Im a bit confused on how golangs sql package reads large datasets into memory. In this previous stackoverflow question - How to set fetch size in golang?, there seems to be conflicting ideas on whether batching of large datasets on read happens or not.
I am writing a go binary that connects to different remote DBs based on input params given and fetches resutls and subsequently converts them to a csv file. Suppose I have a query that returns a lot of rows; say 20 million rows. Loading this all at once in memory would be very exhaustive. Does the library batch the results automatically and only on row.Next()
load the next batch into memory ?
If the db/sql package does not handle it, are there options in the various driver packages ?
https://github.com/golang/go/issues/13067 - From this issue and discussion, I understand that the general idea is to have the driver packages handle this. As mentioned in the issue and also in this blog https://oralytics.com/2019/06/17/importance-of-setting-fetched-rows-size-for-database-query-using-golang/, I found out that golangs oracle driver package has this option that I can pass for batching. But am not able to find an equivalent in the other driver packages.
To summarize -
Does db/sql batch read results automatically.

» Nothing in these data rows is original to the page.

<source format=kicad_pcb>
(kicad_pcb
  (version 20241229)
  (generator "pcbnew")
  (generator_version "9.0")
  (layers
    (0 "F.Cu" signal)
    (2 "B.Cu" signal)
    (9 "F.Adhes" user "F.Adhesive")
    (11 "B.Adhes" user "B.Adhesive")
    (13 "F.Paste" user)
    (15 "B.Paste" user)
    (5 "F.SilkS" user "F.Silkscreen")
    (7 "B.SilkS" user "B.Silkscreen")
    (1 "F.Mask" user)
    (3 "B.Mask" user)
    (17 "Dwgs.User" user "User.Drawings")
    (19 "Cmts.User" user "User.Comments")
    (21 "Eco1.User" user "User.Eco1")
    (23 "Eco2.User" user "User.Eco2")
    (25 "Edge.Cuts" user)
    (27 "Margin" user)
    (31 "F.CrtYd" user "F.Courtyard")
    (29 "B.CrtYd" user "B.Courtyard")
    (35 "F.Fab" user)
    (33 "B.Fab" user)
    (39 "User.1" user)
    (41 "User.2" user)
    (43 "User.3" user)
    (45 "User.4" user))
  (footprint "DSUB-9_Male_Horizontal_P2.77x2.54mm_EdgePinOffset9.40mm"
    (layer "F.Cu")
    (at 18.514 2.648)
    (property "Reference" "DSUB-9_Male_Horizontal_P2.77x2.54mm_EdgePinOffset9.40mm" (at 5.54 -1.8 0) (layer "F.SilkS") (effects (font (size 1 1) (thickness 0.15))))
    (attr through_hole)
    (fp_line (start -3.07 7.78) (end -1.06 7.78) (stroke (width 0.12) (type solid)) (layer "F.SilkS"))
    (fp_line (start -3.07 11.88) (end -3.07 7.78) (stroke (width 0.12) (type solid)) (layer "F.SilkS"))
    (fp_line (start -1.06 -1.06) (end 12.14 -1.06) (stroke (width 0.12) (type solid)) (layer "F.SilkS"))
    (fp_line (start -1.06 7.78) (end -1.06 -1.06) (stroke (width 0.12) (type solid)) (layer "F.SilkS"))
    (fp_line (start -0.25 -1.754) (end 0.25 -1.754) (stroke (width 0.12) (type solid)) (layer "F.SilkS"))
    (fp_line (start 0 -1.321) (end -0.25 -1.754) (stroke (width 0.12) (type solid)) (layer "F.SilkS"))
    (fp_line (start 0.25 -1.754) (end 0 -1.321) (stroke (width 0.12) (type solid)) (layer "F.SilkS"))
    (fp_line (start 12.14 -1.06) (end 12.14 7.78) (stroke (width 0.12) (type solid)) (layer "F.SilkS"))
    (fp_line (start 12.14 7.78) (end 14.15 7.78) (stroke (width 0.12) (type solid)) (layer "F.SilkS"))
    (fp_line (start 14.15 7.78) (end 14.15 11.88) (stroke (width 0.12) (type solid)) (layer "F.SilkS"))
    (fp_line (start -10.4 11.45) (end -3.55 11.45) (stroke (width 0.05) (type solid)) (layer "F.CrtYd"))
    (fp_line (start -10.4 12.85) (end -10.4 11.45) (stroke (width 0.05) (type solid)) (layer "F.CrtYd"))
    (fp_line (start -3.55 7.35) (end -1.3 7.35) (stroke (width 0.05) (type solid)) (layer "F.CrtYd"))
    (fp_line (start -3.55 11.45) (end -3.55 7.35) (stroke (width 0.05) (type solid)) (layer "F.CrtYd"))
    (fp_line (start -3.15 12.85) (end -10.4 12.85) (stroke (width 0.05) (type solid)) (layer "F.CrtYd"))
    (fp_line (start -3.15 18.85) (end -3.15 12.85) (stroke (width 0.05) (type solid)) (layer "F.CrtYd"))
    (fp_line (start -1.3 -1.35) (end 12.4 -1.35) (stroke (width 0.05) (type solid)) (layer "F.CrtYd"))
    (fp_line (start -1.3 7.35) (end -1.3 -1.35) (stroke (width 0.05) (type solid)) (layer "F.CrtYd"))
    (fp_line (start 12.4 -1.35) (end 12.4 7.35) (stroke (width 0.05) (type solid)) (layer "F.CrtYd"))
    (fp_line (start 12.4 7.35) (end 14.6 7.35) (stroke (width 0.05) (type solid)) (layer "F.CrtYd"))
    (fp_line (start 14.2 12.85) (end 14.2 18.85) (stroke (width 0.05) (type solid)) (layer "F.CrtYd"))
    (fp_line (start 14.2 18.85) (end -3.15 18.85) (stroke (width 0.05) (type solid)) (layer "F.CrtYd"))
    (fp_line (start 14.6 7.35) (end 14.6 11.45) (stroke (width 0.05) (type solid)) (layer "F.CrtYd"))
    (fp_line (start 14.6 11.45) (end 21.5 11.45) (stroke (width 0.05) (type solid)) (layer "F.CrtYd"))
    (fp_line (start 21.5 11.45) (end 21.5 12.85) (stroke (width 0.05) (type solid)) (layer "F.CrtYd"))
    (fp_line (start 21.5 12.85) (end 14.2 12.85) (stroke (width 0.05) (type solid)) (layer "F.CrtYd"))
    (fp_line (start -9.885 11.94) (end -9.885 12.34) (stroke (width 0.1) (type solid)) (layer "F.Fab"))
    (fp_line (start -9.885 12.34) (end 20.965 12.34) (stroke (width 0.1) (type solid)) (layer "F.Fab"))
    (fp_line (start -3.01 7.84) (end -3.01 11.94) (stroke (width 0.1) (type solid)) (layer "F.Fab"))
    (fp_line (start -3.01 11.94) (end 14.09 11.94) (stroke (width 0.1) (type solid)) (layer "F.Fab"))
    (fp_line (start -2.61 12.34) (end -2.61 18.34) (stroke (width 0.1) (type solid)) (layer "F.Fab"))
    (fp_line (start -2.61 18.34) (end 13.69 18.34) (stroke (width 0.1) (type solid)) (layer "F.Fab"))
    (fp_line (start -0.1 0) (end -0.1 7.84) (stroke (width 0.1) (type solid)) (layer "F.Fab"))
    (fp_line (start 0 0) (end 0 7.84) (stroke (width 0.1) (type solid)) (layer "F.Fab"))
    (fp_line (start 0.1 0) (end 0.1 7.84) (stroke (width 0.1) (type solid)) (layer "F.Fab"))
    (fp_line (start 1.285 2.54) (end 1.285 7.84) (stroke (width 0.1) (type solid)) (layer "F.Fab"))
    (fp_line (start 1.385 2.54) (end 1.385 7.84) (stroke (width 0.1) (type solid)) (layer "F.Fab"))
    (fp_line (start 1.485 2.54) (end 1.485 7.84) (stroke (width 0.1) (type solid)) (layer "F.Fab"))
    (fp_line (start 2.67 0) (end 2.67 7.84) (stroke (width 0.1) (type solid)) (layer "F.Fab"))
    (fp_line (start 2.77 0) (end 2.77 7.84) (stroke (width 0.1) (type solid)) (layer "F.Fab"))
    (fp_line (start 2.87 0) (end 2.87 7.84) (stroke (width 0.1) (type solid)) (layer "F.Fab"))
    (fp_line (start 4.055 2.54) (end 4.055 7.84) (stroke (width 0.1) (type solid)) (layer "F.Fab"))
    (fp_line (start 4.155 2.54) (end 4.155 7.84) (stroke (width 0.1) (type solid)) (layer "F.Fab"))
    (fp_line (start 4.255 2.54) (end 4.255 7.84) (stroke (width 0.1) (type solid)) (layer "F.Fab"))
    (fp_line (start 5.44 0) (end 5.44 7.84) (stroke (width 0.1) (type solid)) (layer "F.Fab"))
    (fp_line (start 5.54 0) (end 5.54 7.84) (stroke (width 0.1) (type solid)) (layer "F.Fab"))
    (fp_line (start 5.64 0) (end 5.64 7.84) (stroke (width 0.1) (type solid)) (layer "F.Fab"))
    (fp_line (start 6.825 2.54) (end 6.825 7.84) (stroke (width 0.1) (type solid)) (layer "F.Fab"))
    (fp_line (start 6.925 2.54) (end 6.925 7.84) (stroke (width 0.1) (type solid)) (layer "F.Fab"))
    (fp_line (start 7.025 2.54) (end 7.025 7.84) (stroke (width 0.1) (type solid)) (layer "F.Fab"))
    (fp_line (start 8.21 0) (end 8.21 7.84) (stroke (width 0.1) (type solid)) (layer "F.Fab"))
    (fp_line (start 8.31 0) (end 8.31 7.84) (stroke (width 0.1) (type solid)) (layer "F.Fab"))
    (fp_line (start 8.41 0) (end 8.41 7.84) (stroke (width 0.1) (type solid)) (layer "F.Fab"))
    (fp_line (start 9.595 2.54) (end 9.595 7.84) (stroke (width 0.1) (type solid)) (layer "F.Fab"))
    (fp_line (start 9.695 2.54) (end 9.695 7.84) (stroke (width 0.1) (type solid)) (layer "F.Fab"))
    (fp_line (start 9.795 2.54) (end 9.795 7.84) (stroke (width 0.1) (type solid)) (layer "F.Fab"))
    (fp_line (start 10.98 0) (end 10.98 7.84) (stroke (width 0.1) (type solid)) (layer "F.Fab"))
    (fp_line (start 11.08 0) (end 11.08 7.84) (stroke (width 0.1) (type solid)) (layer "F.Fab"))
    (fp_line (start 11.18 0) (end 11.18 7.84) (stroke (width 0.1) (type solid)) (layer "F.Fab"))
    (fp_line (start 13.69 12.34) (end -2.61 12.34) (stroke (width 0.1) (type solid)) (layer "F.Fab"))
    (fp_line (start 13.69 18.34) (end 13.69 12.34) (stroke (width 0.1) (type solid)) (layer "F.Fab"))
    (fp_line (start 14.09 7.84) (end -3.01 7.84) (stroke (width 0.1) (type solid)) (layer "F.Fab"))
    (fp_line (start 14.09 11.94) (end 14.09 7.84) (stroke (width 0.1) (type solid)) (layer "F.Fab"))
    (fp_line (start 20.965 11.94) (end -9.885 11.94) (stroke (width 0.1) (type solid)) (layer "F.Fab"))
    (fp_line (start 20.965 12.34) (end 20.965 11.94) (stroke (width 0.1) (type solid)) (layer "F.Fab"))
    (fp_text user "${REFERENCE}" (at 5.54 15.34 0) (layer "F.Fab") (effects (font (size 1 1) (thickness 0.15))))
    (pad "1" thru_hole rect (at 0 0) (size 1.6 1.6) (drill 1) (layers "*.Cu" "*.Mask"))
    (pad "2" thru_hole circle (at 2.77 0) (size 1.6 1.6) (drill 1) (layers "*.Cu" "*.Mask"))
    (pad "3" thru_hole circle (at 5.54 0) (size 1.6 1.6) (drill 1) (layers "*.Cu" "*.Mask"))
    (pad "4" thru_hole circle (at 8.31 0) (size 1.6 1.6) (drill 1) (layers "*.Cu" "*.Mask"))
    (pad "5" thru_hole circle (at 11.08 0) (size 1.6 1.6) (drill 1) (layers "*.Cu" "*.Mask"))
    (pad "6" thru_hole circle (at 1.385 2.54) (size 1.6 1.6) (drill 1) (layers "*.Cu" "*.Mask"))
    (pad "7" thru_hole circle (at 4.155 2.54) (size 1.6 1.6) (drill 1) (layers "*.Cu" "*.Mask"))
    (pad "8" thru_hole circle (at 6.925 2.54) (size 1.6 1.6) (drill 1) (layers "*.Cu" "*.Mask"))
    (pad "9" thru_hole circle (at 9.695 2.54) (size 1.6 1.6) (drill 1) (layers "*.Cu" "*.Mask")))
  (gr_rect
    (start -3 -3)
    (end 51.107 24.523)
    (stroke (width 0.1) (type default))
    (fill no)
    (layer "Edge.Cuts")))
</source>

- If yes, then my 2nd & 3rd question does not matter
If no, are there options that I can pass to the various driver pacakges to set the batch size and where can I find what these options are. I have already tried looking at
pgx
docs and cannot find anything there that sets a batch size.Is there any other way to batch reads like a prepared statement with configuration specifying the batch size ?
Some clarifications:
My question is when the a query returns a large dataset, is the entire dataset loaded into memory or is it batched whether internally by some code that is called downstream from rows.Next
or not.
From what I can see there is a chunk reader that gets created with a default 8kb size and is used to chunk. Are there cases where this does not happen ? Or are the results from db always chunked.

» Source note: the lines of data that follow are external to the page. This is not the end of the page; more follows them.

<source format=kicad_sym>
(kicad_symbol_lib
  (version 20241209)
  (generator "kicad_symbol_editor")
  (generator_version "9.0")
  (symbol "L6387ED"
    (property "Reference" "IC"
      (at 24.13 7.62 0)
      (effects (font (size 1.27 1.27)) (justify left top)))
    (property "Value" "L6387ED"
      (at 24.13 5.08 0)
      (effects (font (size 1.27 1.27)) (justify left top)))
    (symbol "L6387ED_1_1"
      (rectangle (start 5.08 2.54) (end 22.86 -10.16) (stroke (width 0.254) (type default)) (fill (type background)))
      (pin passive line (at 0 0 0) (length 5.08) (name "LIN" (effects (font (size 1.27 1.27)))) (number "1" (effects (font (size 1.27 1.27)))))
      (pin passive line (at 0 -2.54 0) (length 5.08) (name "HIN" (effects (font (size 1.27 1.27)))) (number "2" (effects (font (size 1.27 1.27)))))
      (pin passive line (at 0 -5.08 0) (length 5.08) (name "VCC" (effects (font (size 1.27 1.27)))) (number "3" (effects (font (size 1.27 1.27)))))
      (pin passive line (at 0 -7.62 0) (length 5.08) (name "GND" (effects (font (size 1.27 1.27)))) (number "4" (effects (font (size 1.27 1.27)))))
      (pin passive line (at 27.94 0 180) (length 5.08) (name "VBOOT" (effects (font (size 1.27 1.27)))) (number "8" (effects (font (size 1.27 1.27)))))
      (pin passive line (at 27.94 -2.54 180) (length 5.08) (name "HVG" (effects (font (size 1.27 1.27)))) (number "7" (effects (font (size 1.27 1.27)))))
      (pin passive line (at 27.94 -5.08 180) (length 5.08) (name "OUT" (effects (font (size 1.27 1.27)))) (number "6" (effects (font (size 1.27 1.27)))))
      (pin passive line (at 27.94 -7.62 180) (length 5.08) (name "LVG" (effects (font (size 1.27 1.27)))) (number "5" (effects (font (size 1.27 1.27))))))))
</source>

Is there any way this 8kb buffer size that the chunk reader uses configurable ?
For more clarity, I am adding what is existing in java. This is what already exists and I am looking to rewrite it in golang.

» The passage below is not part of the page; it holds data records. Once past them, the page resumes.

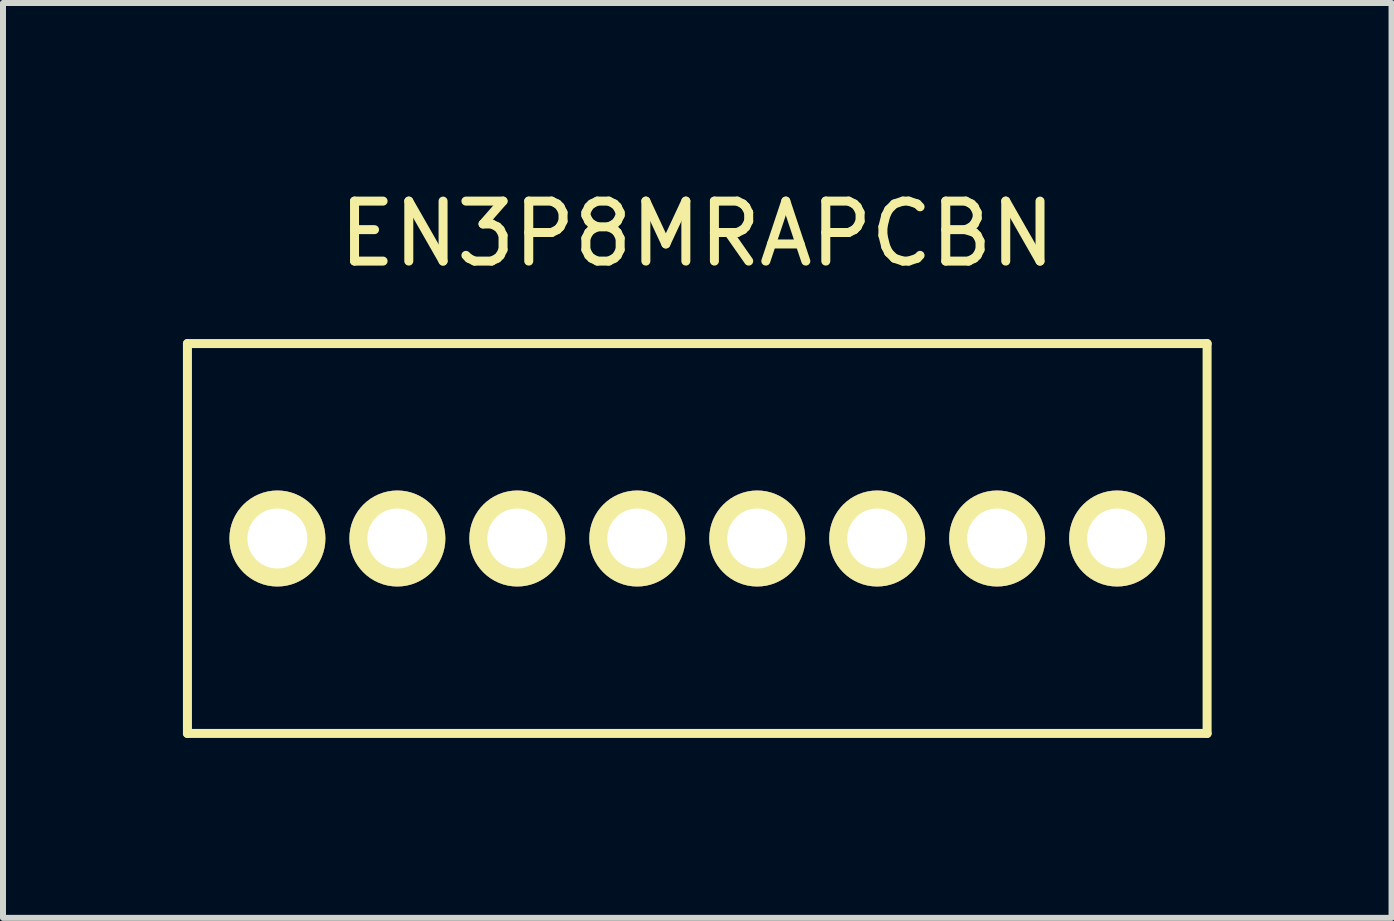
<source format=kicad_pcb>
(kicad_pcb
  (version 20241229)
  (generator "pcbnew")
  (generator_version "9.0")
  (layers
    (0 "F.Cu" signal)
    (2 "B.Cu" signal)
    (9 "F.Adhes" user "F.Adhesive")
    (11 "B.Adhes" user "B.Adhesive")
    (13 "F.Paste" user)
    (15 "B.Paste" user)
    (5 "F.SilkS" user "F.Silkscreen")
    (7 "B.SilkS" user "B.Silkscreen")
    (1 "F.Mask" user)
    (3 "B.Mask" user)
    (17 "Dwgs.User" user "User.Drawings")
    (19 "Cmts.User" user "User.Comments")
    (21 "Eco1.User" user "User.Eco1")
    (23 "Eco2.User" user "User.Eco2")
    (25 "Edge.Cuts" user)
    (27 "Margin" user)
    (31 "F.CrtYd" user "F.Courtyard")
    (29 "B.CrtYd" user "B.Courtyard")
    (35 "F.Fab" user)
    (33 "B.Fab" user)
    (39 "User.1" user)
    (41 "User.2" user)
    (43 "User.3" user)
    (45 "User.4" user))
  (footprint "EN3P8MRAPCBN"
    (layer "F.Cu")
    (at 8.575 5.928)
    (property "Reference" "EN3P8MRAPCBN" (at 0 -5.08 0) (layer "F.SilkS") (effects (font (size 1 1) (thickness 0.15))))
    (attr through_hole)
    (fp_line (start -8.5 -3.25) (end -8.5 3.25) (stroke (width 0.15) (type solid)) (layer "F.SilkS"))
    (fp_line (start -8.5 -3.25) (end 8.5 -3.25) (stroke (width 0.15) (type solid)) (layer "F.SilkS"))
    (fp_line (start -8.5 3.25) (end 8.5 3.25) (stroke (width 0.15) (type solid)) (layer "F.SilkS"))
    (fp_line (start 8.5 -3.25) (end 8.5 3.25) (stroke (width 0.15) (type solid)) (layer "F.SilkS"))
    (pad "1" thru_hole circle (at 1 0) (size 1.6 1.6) (drill 1) (layers "*.Cu" "*.Mask" "F.SilkS"))
    (pad "2" thru_hole circle (at 3 0) (size 1.6 1.6) (drill 1) (layers "*.Cu" "*.Mask" "F.SilkS"))
    (pad "3" thru_hole circle (at 5 0) (size 1.6 1.6) (drill 1) (layers "*.Cu" "*.Mask" "F.SilkS"))
    (pad "4" thru_hole circle (at 7 0) (size 1.6 1.6) (drill 1) (layers "*.Cu" "*.Mask" "F.SilkS"))
    (pad "5" thru_hole circle (at -7 0) (size 1.6 1.6) (drill 1) (layers "*.Cu" "*.Mask" "F.SilkS"))
    (pad "6" thru_hole circle (at -5 0) (size 1.6 1.6) (drill 1) (layers "*.Cu" "*.Mask" "F.SilkS"))
    (pad "7" thru_hole circle (at -3 0) (size 1.6 1.6) (drill 1) (layers "*.Cu" "*.Mask" "F.SilkS"))
    (pad "8" thru_hole circle (at -1 0) (size 1.6 1.6) (drill 1) (layers "*.Cu" "*.Mask" "F.SilkS")))
  (gr_rect
    (start -3 -3)
    (end 20.15 12.253)
    (stroke (width 0.1) (type default))
    (fill no)
    (layer "Edge.Cuts")))
</source>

private static final int RESULT_SIZE = 10000;
private void generate() {
... //connection and other code...
Statement stmt = connection.createStatement(ResultSet.TYPE_FORWARD_ONLY,
ResultSet.CONCUR_READ_ONLY);
stmt.setFetchSize(RESULT_SIZE);
ResultSet resultset = stmt.executeQuery(dataQuery);
String fileInHome = getFullFileName(filePath, manager, parentDir);
rsToCSV(resultset, new BufferedWriter(new FileWriter(fileInHome)));
}
private void rsToCSV(ResultSet rs, BufferedWriter os) throws SQLException {
ResultSetMetaData metaData = rs.getMetaData();
int columnCount = metaData.getColumnCount();
try (PrintWriter pw = new PrintWriter(os)) {
readHeaders(metaData, columnCount, pw);
if (rs.next()) {
readRow(rs, metaData, columnCount, pw);
while (rs.next()) {
pw.println();
readRow(rs, metaData, columnCount, pw);
}
}
}
}
The stmt.setFetchSize(RESULT_SIZE);
sets the number of rows to return in each result set which is then processed one by one to a csv.